Show your appreciation at Thanksgiving by creating Intarsia projects for your home. It is easy and enjoyable to create abundance for your home and garden with Intarsia patterns. The themes of history, abundance, cornucopia of fine food, acorns with leaves, corn or just small bowl will decorate your home in a special Holiday way.
Intarsia is an exciting woodworking technique which is easy to obtain and accomplish as a hobby and artwork. Having done intarsia myself, I can readily appreciate the massive talent and artistry of Kathy Wise, Garnet Hall, Judy Gale Roberts and other artists who mastered their creativity and shared their experiences with wonderful woodworking workshops and patterns. Their creative designs are bringing intarsia to a new level of art, way beyond the craft stage. I would and will recommend it to any beginners or woodworkers that want to improve their skill at Intarsia. With creative intarsia technique you will learn how to cut and shape small pieces of various woods to form images. Intarsia is a woodworking technique that uses varied shapes, sizes and species of wood that are fitted together to create a 3-dimensional, mosaic-like picture. The intarsia process is very much like making a jig saw puzzle. Intarsia is created through the selection of different types of wood, using their natural grain pattern and color (but can assimilate the use of stains and dyes) to create variations in the pattern. After selecting the specific woods to be used within the pattern, each piece of wood is then individually cut, shaped, and sanded. Sometimes, additional pieces of plywood are used to raise areas of the pattern to create more depth. Once the individual pieces are finished, they are fit together like a jog-saw. puzzle and glued to a piece of wood backing (birch, plywood). The backing is then cut to the outline shape of the final product. Once the glue holding the individual pieces of wood on the backing is set, a final layer of finish is applied to complete the project.
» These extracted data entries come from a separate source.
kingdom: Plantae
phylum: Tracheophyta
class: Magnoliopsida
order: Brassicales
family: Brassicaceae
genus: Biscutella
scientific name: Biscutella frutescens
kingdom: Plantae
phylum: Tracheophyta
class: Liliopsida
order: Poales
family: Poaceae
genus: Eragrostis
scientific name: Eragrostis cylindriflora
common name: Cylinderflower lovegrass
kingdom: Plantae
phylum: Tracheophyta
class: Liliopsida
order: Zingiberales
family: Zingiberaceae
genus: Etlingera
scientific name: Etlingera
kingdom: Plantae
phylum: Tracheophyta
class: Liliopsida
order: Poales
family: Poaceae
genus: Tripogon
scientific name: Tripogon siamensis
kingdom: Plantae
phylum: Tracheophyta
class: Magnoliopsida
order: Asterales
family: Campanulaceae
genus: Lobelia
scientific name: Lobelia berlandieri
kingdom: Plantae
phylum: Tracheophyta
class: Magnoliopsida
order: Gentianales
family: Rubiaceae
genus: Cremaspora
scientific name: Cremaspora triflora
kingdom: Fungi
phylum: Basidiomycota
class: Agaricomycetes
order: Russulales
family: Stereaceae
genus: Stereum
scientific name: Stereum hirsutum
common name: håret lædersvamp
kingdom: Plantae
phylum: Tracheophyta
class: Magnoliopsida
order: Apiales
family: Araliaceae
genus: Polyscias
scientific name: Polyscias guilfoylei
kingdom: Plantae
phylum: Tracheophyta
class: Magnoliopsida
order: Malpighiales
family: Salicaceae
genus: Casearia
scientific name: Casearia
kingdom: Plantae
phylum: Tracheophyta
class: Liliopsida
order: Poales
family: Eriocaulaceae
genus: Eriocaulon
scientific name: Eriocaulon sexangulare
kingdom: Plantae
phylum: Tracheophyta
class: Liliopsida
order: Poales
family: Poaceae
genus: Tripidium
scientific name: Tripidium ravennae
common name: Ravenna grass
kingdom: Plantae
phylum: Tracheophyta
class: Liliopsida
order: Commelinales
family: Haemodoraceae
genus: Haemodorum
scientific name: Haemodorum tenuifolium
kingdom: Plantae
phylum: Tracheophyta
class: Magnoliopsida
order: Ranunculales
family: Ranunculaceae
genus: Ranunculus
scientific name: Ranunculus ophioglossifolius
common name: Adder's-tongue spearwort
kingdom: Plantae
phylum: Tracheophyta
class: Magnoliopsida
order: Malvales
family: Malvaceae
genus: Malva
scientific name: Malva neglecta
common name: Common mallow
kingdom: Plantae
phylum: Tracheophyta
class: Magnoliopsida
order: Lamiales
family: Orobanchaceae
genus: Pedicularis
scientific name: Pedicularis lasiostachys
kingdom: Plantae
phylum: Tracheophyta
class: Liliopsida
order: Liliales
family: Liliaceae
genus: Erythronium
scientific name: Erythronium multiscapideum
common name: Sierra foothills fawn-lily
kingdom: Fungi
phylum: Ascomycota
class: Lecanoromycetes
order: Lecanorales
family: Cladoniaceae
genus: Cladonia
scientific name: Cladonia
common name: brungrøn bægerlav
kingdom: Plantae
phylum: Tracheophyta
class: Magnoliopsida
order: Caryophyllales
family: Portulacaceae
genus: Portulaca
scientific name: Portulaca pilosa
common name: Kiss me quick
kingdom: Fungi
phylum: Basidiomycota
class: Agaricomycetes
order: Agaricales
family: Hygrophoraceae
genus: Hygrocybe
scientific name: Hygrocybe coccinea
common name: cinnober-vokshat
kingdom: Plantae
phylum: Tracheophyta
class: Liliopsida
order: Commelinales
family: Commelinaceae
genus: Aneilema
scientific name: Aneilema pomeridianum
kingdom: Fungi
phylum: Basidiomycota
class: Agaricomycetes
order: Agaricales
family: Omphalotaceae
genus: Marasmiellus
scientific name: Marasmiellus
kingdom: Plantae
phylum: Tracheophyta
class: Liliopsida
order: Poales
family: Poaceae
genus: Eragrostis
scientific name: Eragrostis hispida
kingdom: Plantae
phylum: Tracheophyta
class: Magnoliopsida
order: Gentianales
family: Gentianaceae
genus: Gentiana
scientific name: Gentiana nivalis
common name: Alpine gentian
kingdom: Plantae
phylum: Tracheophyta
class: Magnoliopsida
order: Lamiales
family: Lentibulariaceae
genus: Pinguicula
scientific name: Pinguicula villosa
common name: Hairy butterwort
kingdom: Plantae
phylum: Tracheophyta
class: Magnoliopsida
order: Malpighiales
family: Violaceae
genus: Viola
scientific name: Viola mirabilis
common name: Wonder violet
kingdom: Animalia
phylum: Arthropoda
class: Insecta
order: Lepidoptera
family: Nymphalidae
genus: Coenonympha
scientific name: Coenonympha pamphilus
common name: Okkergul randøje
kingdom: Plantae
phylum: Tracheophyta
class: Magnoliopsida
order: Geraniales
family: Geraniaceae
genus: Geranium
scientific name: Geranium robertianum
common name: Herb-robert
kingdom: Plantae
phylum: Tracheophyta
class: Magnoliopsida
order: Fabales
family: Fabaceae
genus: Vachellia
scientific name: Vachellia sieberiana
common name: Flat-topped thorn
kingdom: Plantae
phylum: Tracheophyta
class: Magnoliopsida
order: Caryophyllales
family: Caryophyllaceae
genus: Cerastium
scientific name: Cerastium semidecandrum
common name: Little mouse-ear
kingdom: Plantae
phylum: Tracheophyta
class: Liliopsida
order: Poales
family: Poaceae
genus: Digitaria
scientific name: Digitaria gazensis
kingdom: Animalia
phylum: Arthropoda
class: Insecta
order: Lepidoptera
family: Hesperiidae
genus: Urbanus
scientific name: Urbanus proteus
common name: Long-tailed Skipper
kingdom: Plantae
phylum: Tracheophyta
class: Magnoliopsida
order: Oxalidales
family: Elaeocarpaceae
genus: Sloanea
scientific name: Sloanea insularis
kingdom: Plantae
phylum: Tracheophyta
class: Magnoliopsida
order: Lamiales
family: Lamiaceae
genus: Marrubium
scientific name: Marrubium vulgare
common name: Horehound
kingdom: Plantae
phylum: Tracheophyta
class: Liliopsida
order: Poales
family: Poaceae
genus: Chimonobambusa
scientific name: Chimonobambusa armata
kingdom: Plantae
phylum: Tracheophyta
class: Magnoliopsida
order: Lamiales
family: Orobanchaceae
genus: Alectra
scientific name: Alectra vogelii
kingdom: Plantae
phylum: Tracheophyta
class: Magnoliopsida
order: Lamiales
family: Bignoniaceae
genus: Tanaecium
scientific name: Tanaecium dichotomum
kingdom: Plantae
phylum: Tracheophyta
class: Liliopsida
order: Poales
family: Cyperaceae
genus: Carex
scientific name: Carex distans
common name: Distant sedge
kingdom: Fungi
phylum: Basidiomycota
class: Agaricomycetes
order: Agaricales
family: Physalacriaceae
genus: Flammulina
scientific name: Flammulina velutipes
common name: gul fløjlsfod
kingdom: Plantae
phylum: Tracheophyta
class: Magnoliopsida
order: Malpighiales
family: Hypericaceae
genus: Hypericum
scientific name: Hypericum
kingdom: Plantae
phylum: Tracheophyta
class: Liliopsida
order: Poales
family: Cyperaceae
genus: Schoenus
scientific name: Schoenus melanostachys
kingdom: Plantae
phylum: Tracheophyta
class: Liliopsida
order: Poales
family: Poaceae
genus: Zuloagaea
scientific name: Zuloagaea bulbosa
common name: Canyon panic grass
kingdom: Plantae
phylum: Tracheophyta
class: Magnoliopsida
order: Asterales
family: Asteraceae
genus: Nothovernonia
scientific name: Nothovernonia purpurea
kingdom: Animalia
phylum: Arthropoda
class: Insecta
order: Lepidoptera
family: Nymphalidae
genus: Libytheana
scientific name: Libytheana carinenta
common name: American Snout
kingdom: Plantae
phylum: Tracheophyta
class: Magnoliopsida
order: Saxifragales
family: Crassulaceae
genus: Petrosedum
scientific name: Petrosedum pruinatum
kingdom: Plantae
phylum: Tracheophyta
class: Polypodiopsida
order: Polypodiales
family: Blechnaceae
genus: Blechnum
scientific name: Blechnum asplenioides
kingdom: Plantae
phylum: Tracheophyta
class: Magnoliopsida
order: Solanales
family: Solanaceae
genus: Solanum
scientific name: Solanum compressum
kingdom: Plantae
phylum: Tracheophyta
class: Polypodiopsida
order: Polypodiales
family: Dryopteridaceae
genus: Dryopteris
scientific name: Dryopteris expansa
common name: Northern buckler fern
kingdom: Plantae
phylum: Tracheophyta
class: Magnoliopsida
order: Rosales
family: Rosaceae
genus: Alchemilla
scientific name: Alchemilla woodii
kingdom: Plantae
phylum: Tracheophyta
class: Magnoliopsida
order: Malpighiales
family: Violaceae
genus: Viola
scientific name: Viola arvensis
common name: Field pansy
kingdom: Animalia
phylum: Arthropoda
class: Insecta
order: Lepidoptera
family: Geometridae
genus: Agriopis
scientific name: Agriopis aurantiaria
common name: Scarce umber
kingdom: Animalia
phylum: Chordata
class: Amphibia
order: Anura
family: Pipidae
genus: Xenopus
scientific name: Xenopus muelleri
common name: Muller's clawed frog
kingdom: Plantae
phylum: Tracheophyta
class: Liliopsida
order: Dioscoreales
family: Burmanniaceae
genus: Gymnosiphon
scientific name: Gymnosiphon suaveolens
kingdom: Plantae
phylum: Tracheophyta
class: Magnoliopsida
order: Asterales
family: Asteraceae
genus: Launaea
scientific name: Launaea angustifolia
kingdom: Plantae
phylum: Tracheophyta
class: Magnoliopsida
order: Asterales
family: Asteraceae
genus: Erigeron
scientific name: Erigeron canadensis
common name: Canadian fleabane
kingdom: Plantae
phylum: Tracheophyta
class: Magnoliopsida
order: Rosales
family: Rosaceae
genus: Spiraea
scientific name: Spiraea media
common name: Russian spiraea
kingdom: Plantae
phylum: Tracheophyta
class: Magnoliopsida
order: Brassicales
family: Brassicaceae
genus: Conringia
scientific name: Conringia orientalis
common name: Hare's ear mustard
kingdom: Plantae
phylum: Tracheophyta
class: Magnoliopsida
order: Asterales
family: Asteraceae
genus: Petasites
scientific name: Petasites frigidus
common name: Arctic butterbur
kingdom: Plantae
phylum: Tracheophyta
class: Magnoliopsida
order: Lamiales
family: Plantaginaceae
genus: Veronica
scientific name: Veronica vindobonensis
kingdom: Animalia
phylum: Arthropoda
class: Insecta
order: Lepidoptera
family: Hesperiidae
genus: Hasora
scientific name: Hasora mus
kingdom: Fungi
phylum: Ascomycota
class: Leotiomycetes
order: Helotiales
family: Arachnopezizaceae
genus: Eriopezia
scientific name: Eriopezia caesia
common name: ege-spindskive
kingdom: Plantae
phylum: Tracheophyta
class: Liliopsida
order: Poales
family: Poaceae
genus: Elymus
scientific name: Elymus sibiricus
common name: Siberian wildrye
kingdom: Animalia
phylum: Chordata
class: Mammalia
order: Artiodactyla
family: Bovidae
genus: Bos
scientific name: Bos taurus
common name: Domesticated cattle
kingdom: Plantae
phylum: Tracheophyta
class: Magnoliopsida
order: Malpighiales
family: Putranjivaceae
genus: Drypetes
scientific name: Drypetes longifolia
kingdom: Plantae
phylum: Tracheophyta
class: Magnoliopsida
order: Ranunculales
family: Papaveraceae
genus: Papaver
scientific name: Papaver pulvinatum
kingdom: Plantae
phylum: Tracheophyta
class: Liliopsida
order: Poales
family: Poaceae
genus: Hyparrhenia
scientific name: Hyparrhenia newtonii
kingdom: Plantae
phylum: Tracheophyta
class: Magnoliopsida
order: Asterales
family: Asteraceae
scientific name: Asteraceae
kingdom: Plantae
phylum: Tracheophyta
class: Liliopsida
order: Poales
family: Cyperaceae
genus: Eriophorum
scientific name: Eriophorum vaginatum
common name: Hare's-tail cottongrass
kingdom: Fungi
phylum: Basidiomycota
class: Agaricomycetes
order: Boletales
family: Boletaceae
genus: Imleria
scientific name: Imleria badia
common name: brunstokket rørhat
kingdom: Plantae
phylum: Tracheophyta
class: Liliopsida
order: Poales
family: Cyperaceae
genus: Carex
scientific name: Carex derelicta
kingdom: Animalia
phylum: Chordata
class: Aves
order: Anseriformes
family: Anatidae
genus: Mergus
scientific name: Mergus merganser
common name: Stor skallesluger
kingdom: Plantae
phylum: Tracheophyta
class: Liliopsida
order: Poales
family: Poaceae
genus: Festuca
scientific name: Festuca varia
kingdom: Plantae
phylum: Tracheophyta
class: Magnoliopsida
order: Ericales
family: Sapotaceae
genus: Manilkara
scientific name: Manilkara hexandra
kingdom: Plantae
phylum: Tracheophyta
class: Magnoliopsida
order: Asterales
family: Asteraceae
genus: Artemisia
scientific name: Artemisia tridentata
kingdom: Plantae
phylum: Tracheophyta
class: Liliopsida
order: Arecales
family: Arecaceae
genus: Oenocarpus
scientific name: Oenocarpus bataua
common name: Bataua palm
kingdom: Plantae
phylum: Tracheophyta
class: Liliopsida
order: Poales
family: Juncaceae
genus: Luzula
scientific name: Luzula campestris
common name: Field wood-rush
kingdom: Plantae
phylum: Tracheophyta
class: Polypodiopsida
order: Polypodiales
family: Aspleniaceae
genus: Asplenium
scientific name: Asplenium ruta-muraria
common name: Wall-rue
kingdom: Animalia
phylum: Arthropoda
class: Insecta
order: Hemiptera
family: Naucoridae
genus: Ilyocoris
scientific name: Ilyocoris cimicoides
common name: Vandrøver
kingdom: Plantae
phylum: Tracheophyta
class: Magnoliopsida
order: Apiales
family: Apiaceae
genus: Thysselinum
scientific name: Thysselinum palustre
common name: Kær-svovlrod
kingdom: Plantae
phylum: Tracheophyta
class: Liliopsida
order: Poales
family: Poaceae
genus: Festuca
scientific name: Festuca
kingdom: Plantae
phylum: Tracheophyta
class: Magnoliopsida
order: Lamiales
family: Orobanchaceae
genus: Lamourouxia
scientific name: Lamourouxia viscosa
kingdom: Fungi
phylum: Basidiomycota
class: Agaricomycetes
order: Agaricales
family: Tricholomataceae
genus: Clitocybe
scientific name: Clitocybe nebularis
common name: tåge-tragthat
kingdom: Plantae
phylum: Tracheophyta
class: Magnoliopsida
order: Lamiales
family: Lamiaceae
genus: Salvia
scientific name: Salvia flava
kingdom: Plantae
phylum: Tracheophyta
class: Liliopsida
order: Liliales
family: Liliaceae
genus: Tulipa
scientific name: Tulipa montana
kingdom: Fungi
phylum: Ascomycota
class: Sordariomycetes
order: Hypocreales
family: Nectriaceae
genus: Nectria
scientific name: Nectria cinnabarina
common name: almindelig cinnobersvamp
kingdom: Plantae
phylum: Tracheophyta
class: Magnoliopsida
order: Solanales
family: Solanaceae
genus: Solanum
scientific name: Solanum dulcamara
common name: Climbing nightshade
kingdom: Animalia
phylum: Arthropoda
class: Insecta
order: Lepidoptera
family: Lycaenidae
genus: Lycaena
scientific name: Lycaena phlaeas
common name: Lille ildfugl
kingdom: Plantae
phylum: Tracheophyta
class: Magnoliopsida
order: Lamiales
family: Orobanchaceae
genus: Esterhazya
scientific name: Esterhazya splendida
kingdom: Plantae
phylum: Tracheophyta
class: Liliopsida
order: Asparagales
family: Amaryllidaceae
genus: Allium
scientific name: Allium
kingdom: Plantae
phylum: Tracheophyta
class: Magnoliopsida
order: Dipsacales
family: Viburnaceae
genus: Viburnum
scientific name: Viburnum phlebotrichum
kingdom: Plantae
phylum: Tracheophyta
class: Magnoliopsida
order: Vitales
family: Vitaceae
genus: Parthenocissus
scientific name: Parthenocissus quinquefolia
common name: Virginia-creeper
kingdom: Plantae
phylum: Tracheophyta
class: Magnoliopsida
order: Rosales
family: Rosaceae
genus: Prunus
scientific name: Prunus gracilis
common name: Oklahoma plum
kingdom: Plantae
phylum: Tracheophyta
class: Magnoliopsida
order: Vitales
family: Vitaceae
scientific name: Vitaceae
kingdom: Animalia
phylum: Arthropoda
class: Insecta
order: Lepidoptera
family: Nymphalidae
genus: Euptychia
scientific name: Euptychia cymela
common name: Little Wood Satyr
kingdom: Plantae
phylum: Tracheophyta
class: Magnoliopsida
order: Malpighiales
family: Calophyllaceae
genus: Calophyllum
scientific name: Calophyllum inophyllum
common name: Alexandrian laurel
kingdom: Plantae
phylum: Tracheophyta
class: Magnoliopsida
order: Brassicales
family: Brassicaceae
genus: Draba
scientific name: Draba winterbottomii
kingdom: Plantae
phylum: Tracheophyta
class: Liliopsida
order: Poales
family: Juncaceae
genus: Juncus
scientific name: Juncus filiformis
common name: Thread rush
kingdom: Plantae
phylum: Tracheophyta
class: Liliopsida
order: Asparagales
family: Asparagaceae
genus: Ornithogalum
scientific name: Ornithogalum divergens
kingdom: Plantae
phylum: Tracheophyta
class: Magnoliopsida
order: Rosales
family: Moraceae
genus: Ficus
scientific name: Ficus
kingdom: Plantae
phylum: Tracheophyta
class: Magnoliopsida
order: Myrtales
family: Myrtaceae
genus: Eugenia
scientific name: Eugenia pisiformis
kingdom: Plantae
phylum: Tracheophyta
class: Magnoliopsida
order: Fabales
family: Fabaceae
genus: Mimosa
For Thanksgiving woodworking projects I would recommend to use Aromatic Red Cedar wood or Brazilian Cherry Wood. Aromatic Red Cedar is soft wood with aroma that is a natural repellent to moths and insects. Sapwood is white to cream and is intermixed and contrasts with the salmon to dark red of the heartwood. When woodworking with cedar expect tight closed knots through the material. Aromatic Red Cedar glues and finishes well, although in many applications, the wood is left unfinished to reserve its aromatic properties. Some common uses for Aromatic Red Cedar include fence posts, closet and chest linings, carvings, outdoor furniture, pencils, bows, and small wooden specialty items. Brazilian cherry wood can vary in color, from a lighter orange-brown, to a darker brown, which tends to become darker with age. The grain tends to be wavy and interlocked much like mahogany. Brazilian cherry glues, stains and finishes well, and also turns well on the lathe. Both choices fit the fall theme and are easy and affordable to obtain.